_SHORT PROBLEM_.
Return the listing below verbatim, reproducing every line without alteration.

_SOURCE MATERIAL_.
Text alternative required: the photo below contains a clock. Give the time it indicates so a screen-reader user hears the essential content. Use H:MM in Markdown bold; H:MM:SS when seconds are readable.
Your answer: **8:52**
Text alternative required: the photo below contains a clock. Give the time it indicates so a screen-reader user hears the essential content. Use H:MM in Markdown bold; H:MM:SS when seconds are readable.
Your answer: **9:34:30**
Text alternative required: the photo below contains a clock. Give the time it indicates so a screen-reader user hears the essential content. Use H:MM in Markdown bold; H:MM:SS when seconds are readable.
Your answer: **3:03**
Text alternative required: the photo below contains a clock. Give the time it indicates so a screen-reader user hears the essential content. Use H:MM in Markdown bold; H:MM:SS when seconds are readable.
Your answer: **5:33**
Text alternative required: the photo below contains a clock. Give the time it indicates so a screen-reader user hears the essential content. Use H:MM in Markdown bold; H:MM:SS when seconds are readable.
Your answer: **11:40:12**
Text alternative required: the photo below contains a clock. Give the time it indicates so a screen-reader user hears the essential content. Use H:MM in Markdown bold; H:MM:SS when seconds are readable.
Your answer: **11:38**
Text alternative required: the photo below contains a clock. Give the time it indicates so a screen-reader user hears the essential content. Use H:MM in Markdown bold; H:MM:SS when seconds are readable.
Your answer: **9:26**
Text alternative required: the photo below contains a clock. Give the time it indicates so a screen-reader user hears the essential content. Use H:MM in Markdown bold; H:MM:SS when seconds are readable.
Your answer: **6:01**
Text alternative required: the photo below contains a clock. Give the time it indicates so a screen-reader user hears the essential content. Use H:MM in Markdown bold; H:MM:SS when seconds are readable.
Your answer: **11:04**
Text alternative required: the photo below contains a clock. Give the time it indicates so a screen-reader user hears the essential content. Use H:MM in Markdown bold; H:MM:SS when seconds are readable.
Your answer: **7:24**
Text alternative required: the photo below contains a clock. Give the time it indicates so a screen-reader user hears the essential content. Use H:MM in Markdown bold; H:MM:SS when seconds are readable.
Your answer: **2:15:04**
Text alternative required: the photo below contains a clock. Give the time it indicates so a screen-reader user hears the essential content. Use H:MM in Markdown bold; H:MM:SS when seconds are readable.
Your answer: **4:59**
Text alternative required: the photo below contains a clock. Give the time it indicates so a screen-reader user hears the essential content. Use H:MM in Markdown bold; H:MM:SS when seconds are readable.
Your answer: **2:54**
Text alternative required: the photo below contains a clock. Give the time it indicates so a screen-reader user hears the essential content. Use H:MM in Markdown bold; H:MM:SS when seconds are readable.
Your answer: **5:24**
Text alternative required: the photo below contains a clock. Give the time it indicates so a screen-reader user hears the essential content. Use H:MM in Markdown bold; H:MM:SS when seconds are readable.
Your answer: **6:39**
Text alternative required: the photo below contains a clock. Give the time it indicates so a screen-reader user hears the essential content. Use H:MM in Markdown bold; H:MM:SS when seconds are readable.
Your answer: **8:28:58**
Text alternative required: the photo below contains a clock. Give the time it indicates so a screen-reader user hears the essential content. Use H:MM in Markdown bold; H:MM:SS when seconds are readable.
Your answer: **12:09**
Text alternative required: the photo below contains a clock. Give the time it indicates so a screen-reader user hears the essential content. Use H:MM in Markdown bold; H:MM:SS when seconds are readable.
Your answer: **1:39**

_ANSWER TO THE TASK_.
Text alternative required: the photo below contains a clock. Give the time it indicates so a screen-reader user hears the essential content. Use H:MM in Markdown bold; H:MM:SS when seconds are readable.
Your answer: **8:52**
Text alternative required: the photo below contains a clock. Give the time it indicates so a screen-reader user hears the essential content. Use H:MM in Markdown bold; H:MM:SS when seconds are readable.
Your answer: **9:34:30**
Text alternative required: the photo below contains a clock. Give the time it indicates so a screen-reader user hears the essential content. Use H:MM in Markdown bold; H:MM:SS when seconds are readable.
Your answer: **3:03**
Text alternative required: the photo below contains a clock. Give the time it indicates so a screen-reader user hears the essential content. Use H:MM in Markdown bold; H:MM:SS when seconds are readable.
Your answer: **5:33**
Text alternative required: the photo below contains a clock. Give the time it indicates so a screen-reader user hears the essential content. Use H:MM in Markdown bold; H:MM:SS when seconds are readable.
Your answer: **11:40:12**
Text alternative required: the photo below contains a clock. Give the time it indicates so a screen-reader user hears the essential content. Use H:MM in Markdown bold; H:MM:SS when seconds are readable.
Your answer: **11:38**
Text alternative required: the photo below contains a clock. Give the time it indicates so a screen-reader user hears the essential content. Use H:MM in Markdown bold; H:MM:SS when seconds are readable.
Your answer: **9:26**
Text alternative required: the photo below contains a clock. Give the time it indicates so a screen-reader user hears the essential content. Use H:MM in Markdown bold; H:MM:SS when seconds are readable.
Your answer: **6:01**
Text alternative required: the photo below contains a clock. Give the time it indicates so a screen-reader user hears the essential content. Use H:MM in Markdown bold; H:MM:SS when seconds are readable.
Your answer: **11:04**
Text alternative required: the photo below contains a clock. Give the time it indicates so a screen-reader user hears the essential content. Use H:MM in Markdown bold; H:MM:SS when seconds are readable.
Your answer: **7:24**
Text alternative required: the photo below contains a clock. Give the time it indicates so a screen-reader user hears the essential content. Use H:MM in Markdown bold; H:MM:SS when seconds are readable.
Your answer: **2:15:04**
Text alternative required: the photo below contains a clock. Give the time it indicates so a screen-reader user hears the essential content. Use H:MM in Markdown bold; H:MM:SS when seconds are readable.
Your answer: **4:59**
Text alternative required: the photo below contains a clock. Give the time it indicates so a screen-reader user hears the essential content. Use H:MM in Markdown bold; H:MM:SS when seconds are readable.
Your answer: **2:54**
Text alternative required: the photo below contains a clock. Give the time it indicates so a screen-reader user hears the essential content. Use H:MM in Markdown bold; H:MM:SS when seconds are readable.
Your answer: **5:24**
Text alternative required: the photo below contains a clock. Give the time it indicates so a screen-reader user hears the essential content. Use H:MM in Markdown bold; H:MM:SS when seconds are readable.
Your answer: **6:39**
Text alternative required: the photo below contains a clock. Give the time it indicates so a screen-reader user hears the essential content. Use H:MM in Markdown bold; H:MM:SS when seconds are readable.
Your answer: **8:28:58**
Text alternative required: the photo below contains a clock. Give the time it indicates so a screen-reader user hears the essential content. Use H:MM in Markdown bold; H:MM:SS when seconds are readable.
Your answer: **12:09**
Text alternative required: the photo below contains a clock. Give the time it indicates so a screen-reader user hears the essential content. Use H:MM in Markdown bold; H:MM:SS when seconds are readable.
Your answer: **1:39**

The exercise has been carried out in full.